Crude oil outlook: Middle east tensions remain key driver of short-term action
I don’t think the oil market has priced in enough risk of the Middle East situation escalating to the point that oil supply is actually disrupted. Brent would need to be above $100 to $110 in my view to reflect those concerns. The fact that it is not, it shows that the market does not expect a major escalation in the fight between Iran and Israel, and other oil-producing nations in the region. Therefore, it is hardly surprising that crude oil has fallen only modestly in recent days, in light of no further escalation in the Middle East situation.
Judging by the market’s reaction over the past couple of trading days, investors probably think that due to the small scale of the attacks on Iran by Israel, it is likely that both parties may now feel there is a restoration of deterrence. So, hopefully, an open conflict can be averted. Iran’s government has said that Israel has received the “necessary response at this stage.”
That being said, nothing can be taken for granted. The crude oil market may remain on the edge, and headline-driven. Any further escalation in the conflict can easily send oil prices sharply higher by a few dollars at the very least.
Global PMI data to provide clues about demand outlook
Last week’s weaker industrial data from China and the prospect of higher interest rates for longer from the likes of the US and UK raised concerns that the global economy could be heading for a downturn. These concerns could intensify should we see continued weakness in global PMI data on Tuesday. The manufacturing PMIs across Europe have remained weak for months, albeit the pace of the contraction has slowed. Unless we see further improvement, then this could further hurt market sentiment, which has taken a hit already by factors such as elevated geopolitical risks and a hawkish Fed. Crude oil investors will be looking for signs of revival of the manufacturing sector, as it will directly impact expectations about oil demand.
Crude oil outlook: WTI technical analysis suggests longer-term trend still bullish
While it is yet to print confirmed bullish reversal here, the longer-term path of least resistance on crude oil remains to the upside when you zoom out of the short-term price action a little, given the fact that prices have been making higher highs and higher lows ever since bottoming out in the middle of December.
With crude oil above the 200-day moving average, and the slope of the average being positive, this is an additional bullish technical indication. What's more, we have a bullish trend line in place since mid-December, which remains intact.
WTI technical analysis: key levels to watch
Source: TradingView.com
At the time of writing, WTI was coming off its worst levels after briefly dipping below Friday's low, when it had formed a long-legged doji candle. Today’s earlier sell-off was met with some buying activity around a key technical area in the $80.65 to $81.25 zone.
As you can see on the chart, crude oil had previously found strong resistance in the area around $79 to $80 zone before breaking higher in mid-March. It then found strong support on the retest of this area at the end of March, before staging a rally late in the month which carried on into April.
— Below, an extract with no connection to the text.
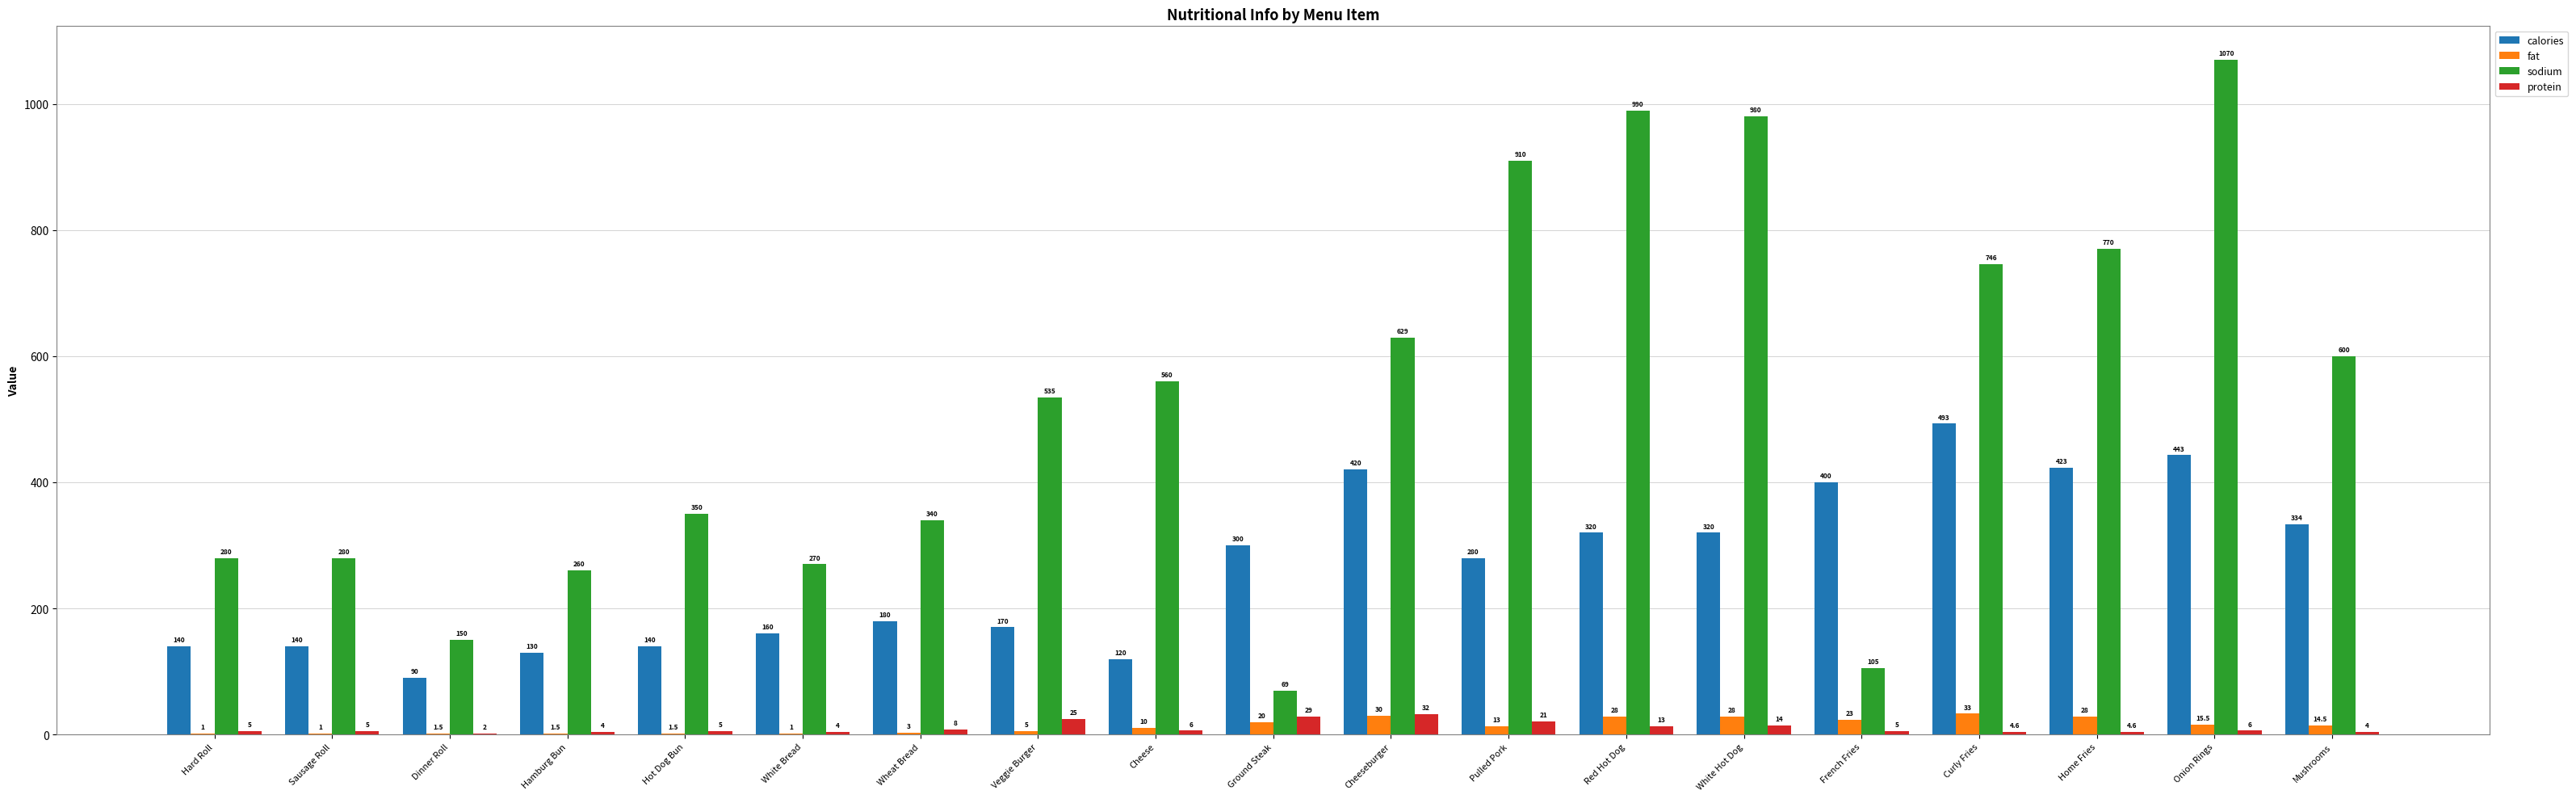

At which label does calories reach its peak?

Curly Fries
However, since peaking at $87.29, crude oil has fallen back. On Friday, it tested the point of the origin of the last up move at around $80.65 to $81.25 zone and held. Once again, WTI tested this area earlier today, before bouncing off its worst levels.
On the upside, the area around $82.50 is a pivotal short-term area, followed by 83.00, and then thereafter the next area of resistance is at $84.50. A potential move above Friday's high at $85.62 would be a strong bullish technical signal. If breached, we could see the onset of a rally towards a new 2024 high above this month earlier high of $87.29.
This technical bullish outlook will remain valid for as long as the series of higher highs and higher lows remain intact. However, a daily close back below the 200-day moving average and the rising trend line would invalidate this bullish outlook.